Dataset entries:
========================================
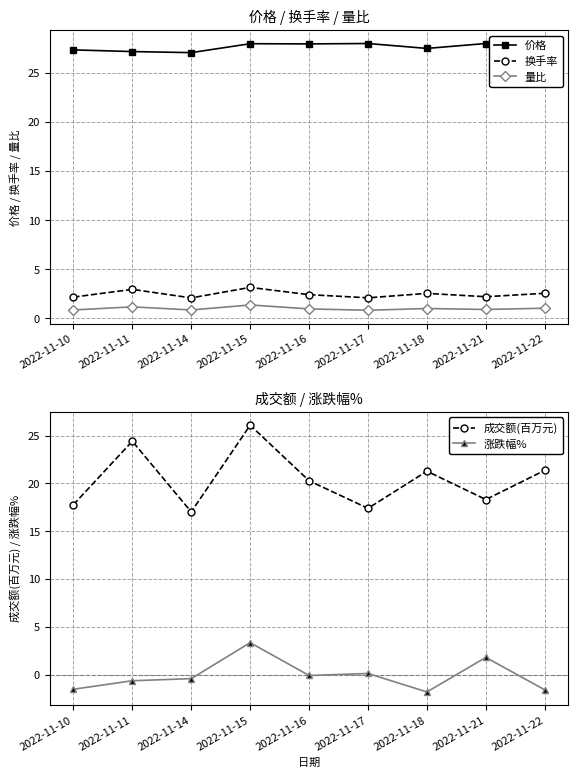

At which category does 换手率 reach its first local peak?

2022-11-11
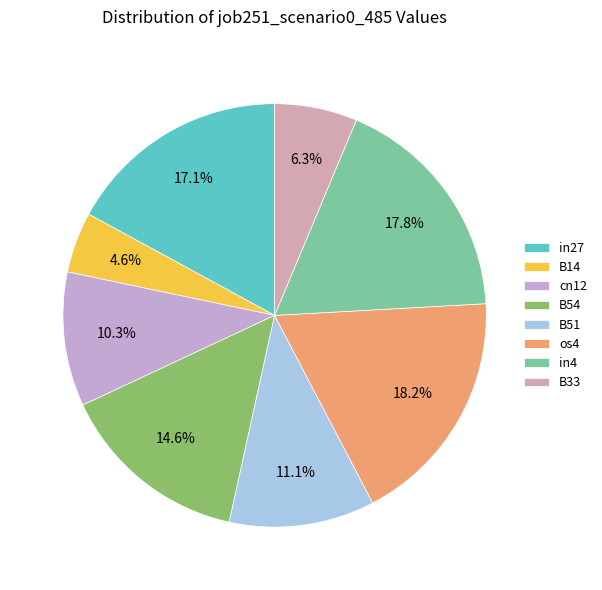

True or false: B33 accounts for 6% of the total.

True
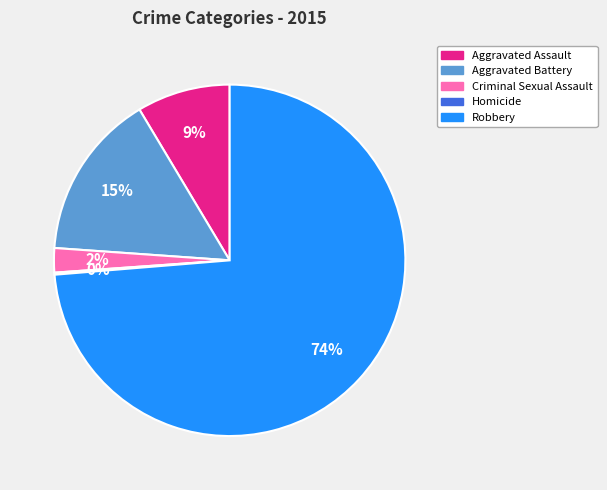

What percentage is the Robbery slice, to the nearest percent?

74%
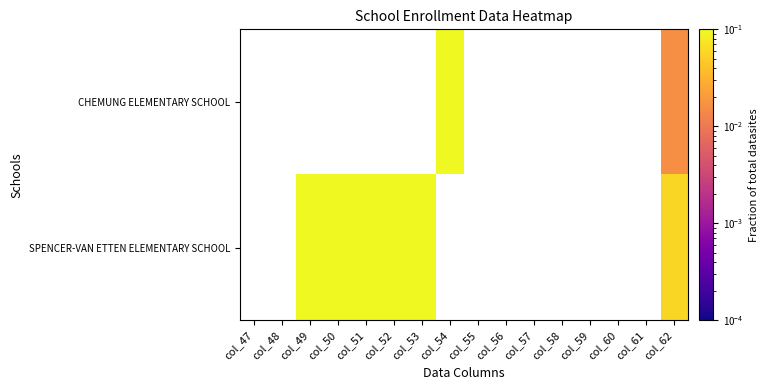

How many positive values does the SPENCER-VAN ETTEN ELEMENTARY SCHOOL series have?

6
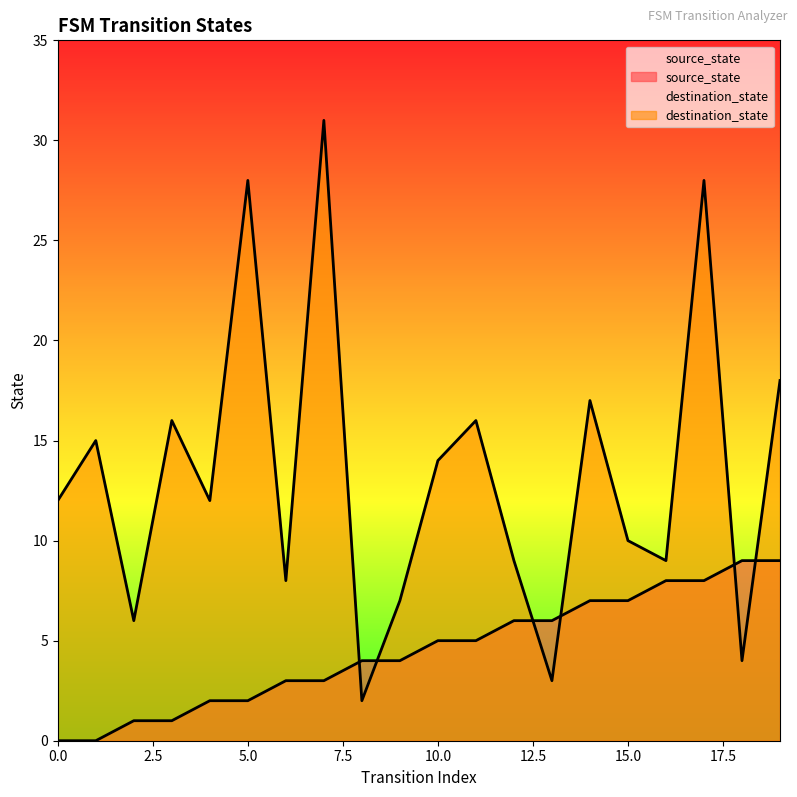

Rank the series by their maximum value, from highest to lowest.

destination_state, source_state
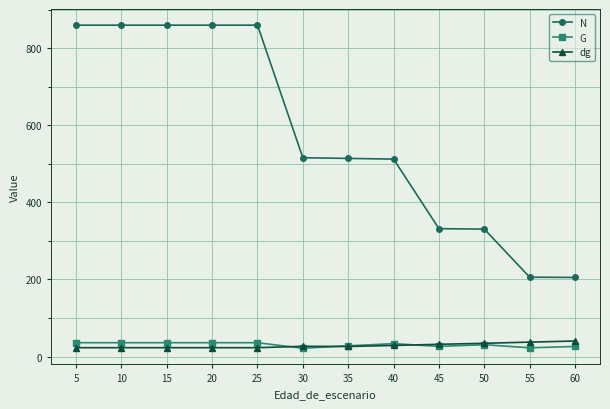

What is the maximum value shown in the chart?

859.4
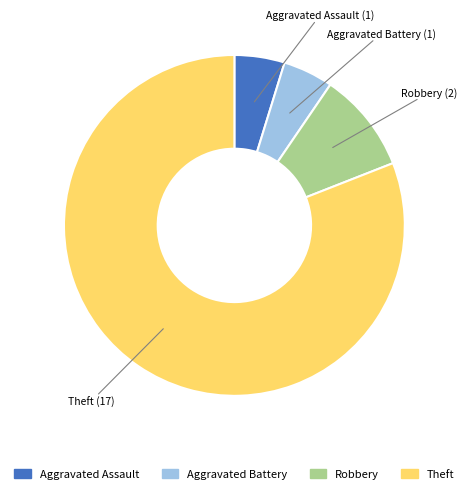

Is there any slice that represents more than half of the pie?

Yes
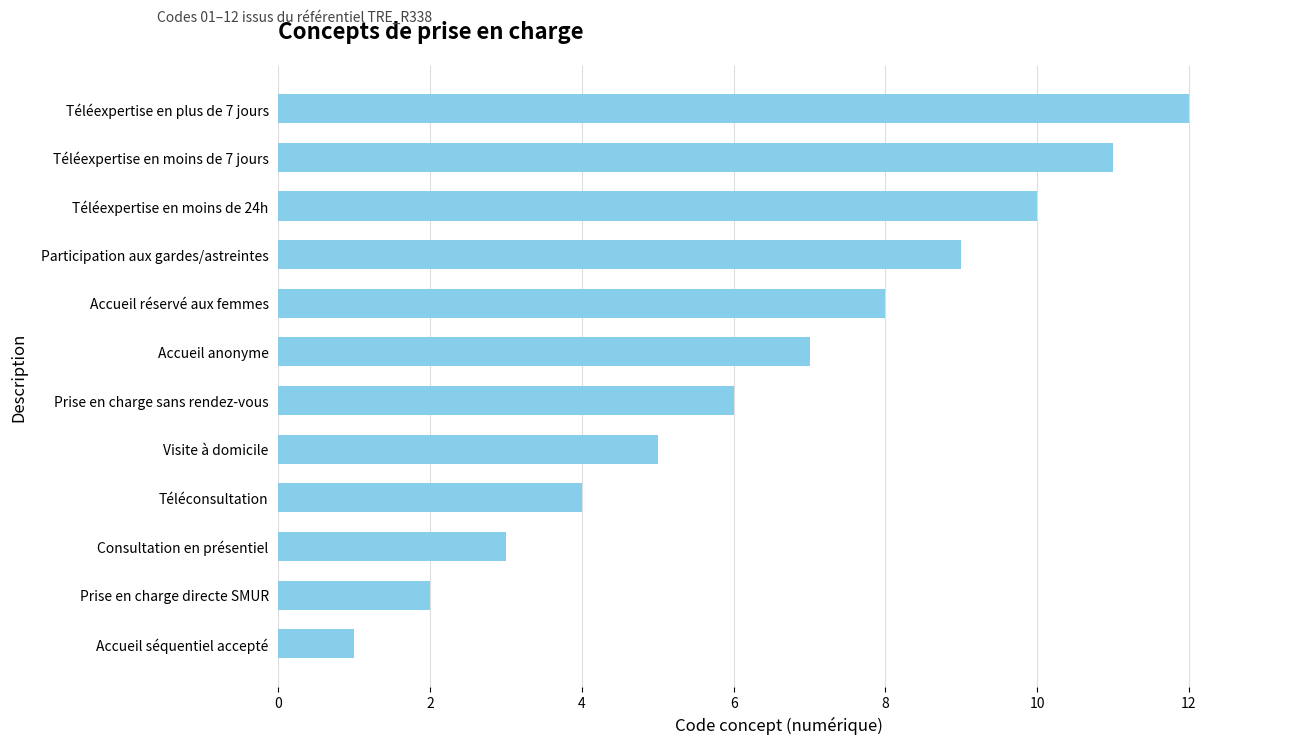

Reading bottom to top, extract all data points from this chart.

1	2	3	4	5	6	7	8	9	10	11	12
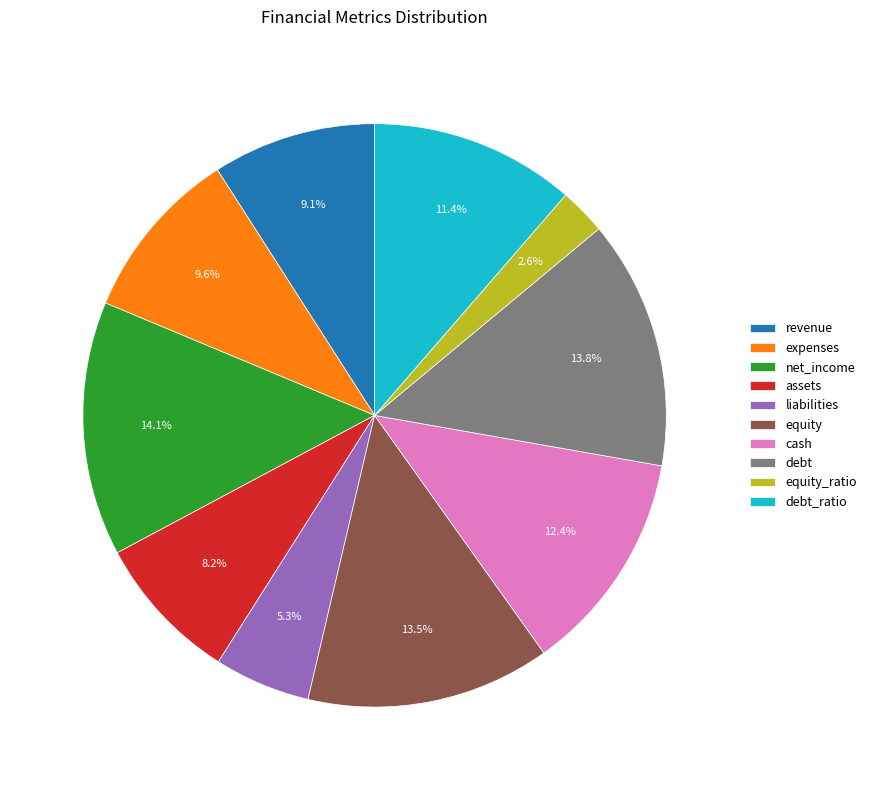

Approximately how many times larger is the value at debt compared to liabilities?

2.6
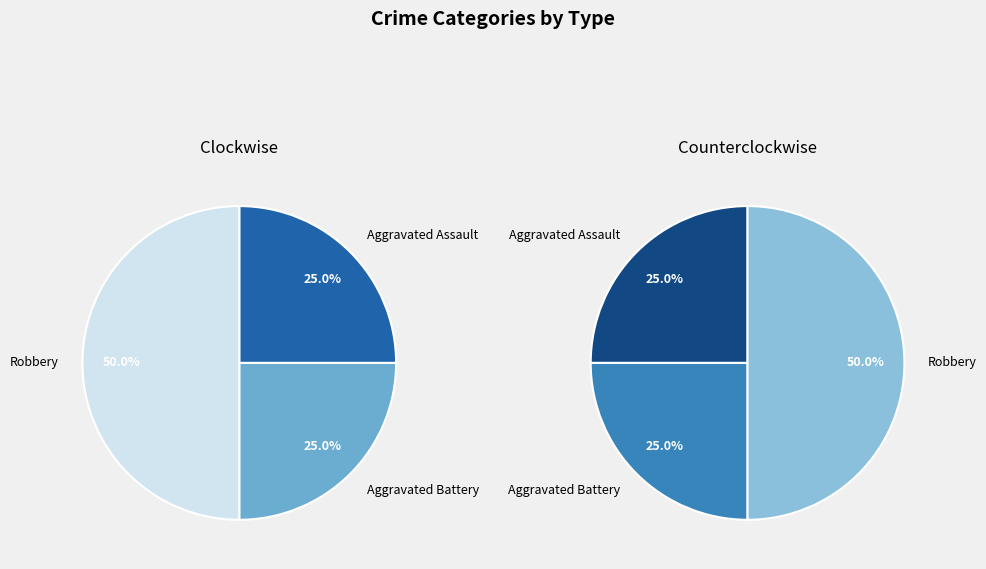

To the nearest percent, what is the combined percentage of Robbery and Aggravated Battery?

75%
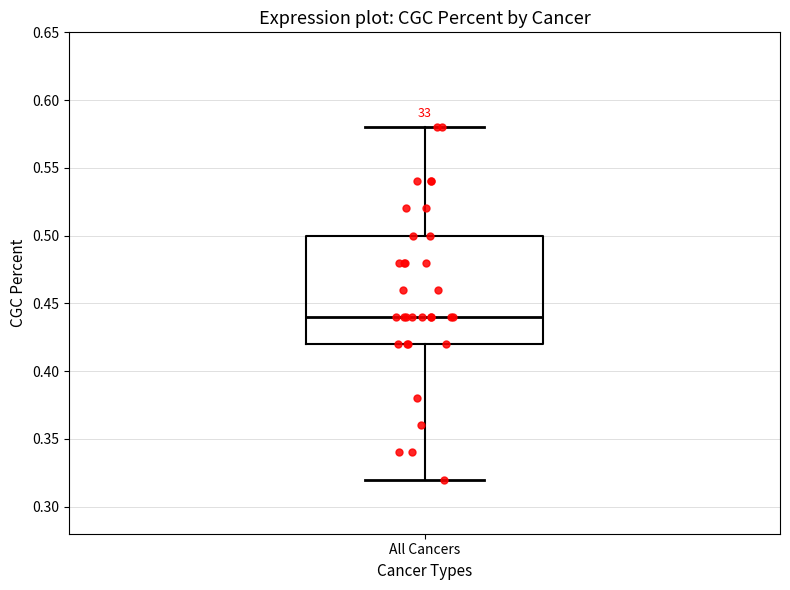

Read this box plot against the y-axis: the position of the median line, the range covered by the box, and the ends of both whiskers. The values are not printed on the chart, so give them approximately, as read against the axis.

median 0.44, box 0.42 to 0.50, whiskers 0.32 to 0.58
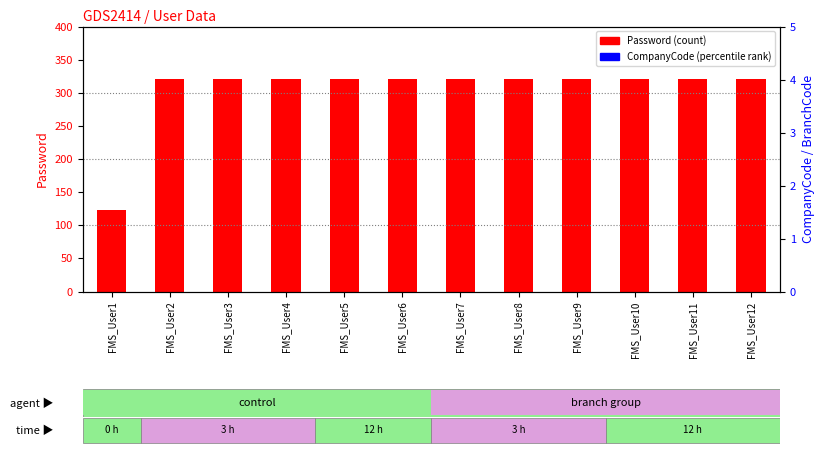

What are all the series names shown in the legend?

Password, CompanyCode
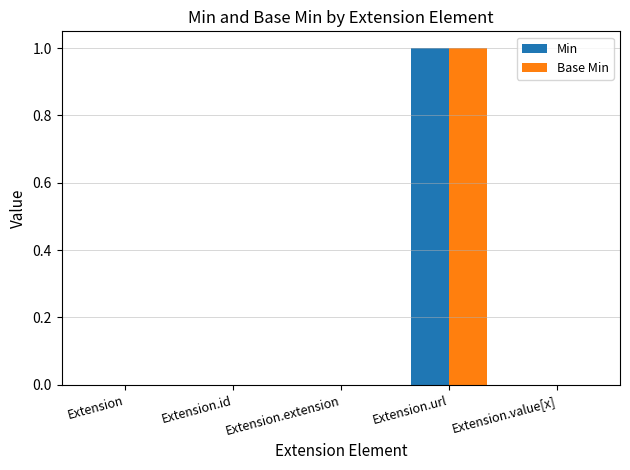

Reading left to right, transcribe all the data shown in this chart.

Min: Extension=0	Extension.id=0	Extension.extension=0	Extension.url=1	Extension.value[x]=0
Base Min: Extension=0	Extension.id=0	Extension.extension=0	Extension.url=1	Extension.value[x]=0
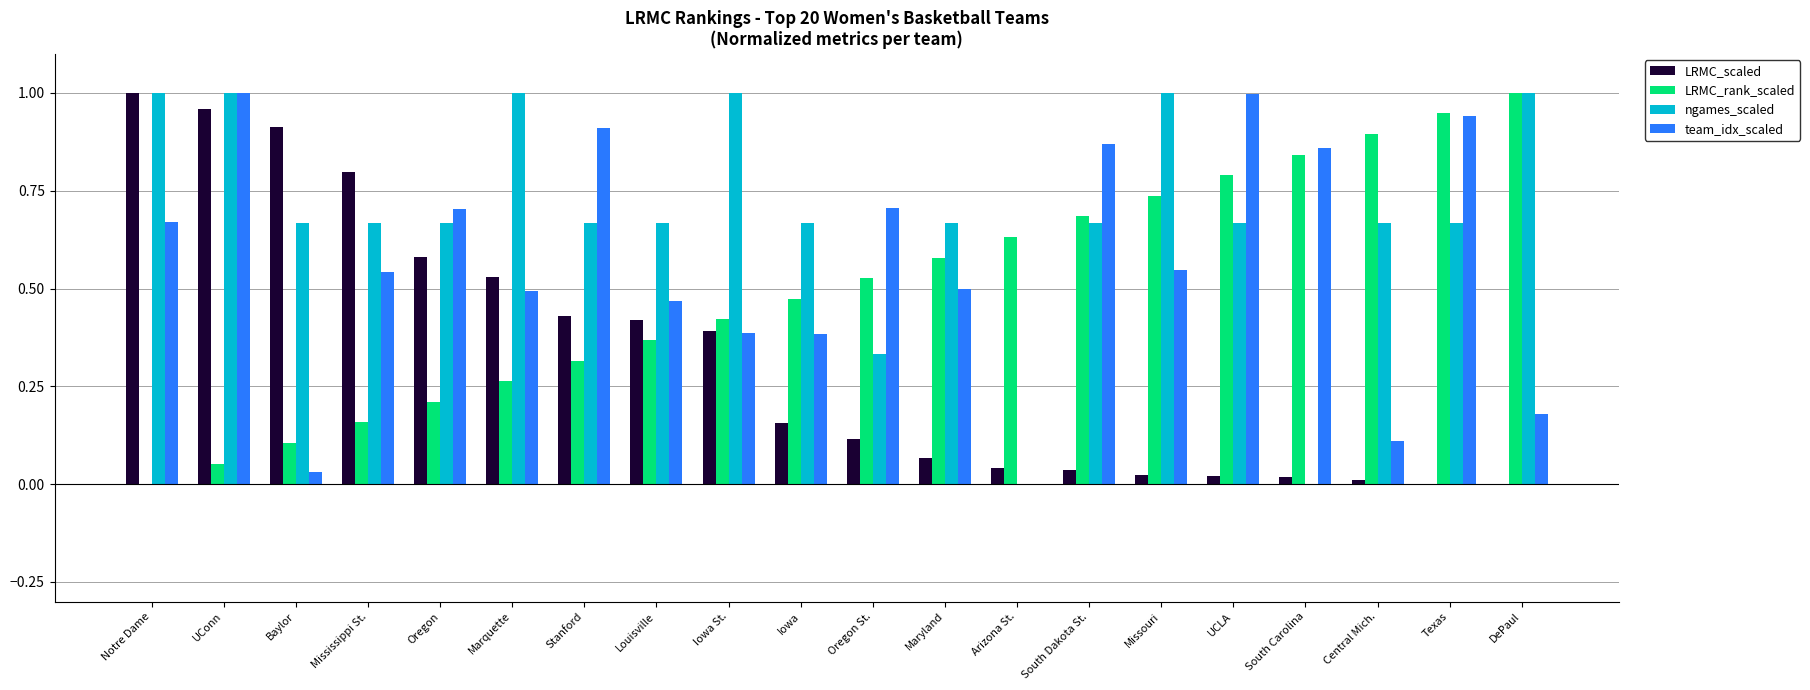

Is the value of LRMC_rank_scaled at Central Mich. greater than the value of LRMC_scaled at Texas?

Yes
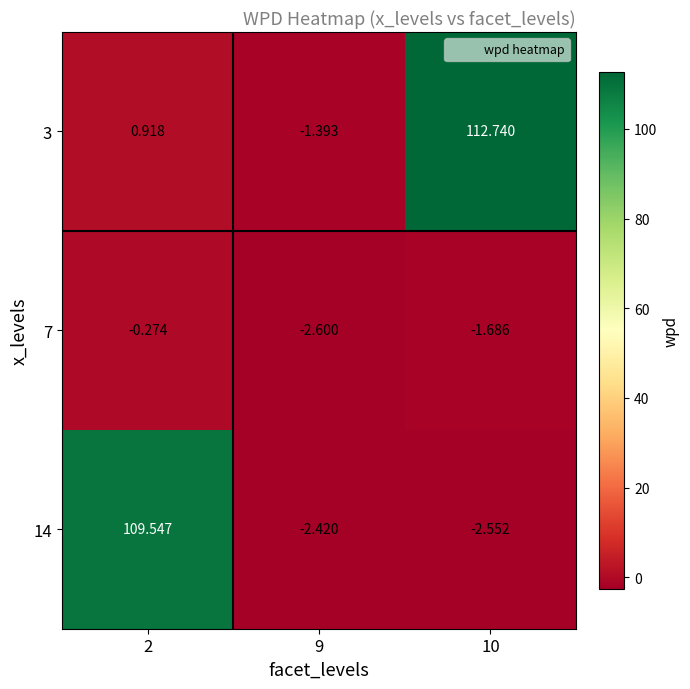

Count the number of data series in this chart.

3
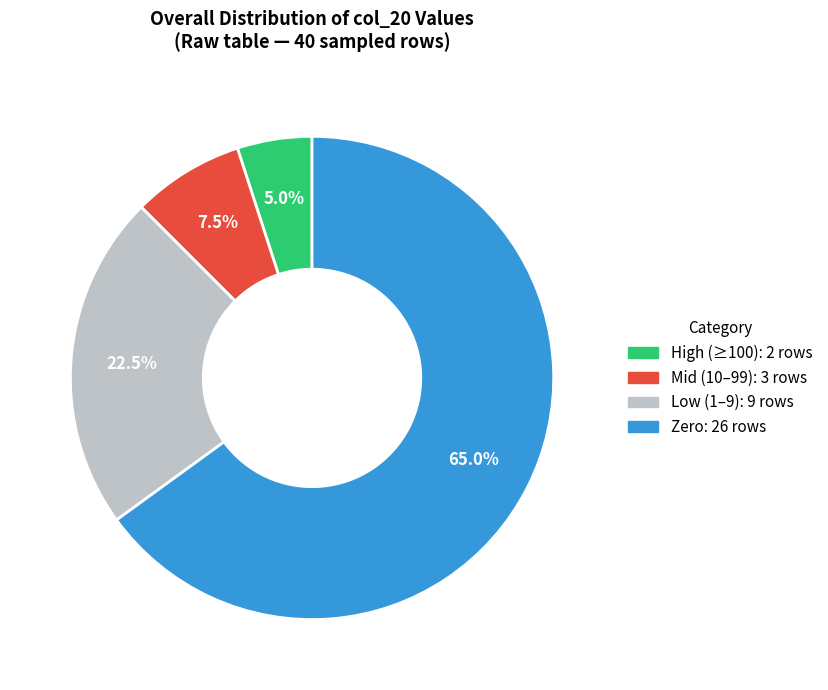

Is there a majority slice in this chart?

Yes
========================================
WHAT THE EXERCISE ASKS: Which lines of the material contain the string "True"? List each of them in full, treating uppercase and lowercase as different.

PROBLEM SOLUTION:
True or false: B33 accounts for 6% of the total.
True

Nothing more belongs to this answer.